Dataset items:
------------------------------------------------------------
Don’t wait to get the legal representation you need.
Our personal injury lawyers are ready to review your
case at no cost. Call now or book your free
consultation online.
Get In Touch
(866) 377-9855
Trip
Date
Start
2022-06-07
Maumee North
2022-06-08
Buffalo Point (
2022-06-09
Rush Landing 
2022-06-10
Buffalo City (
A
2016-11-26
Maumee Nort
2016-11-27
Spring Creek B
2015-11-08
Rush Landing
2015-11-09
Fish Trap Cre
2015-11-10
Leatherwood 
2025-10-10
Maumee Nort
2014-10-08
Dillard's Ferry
------------------------------------------------------------
**EXERCISE BRIEF:**
From the line containing "Our personal injury" through the last line of the records, output each line exactly and nothing more.

**RESPONSE TO THIS EXERCISE:**
Our personal injury lawyers are ready to review your
case at no cost. Call now or book your free
consultation online.
Get In Touch
(866) 377-9855
Trip
Date
Start
2022-06-07
Maumee North
2022-06-08
Buffalo Point (
2022-06-09
Rush Landing 
2022-06-10
Buffalo City (
A
2016-11-26
Maumee Nort
2016-11-27
Spring Creek B
2015-11-08
Rush Landing
2015-11-09
Fish Trap Cre
2015-11-10
Leatherwood 
2025-10-10
Maumee Nort
2014-10-08
Dillard's Ferry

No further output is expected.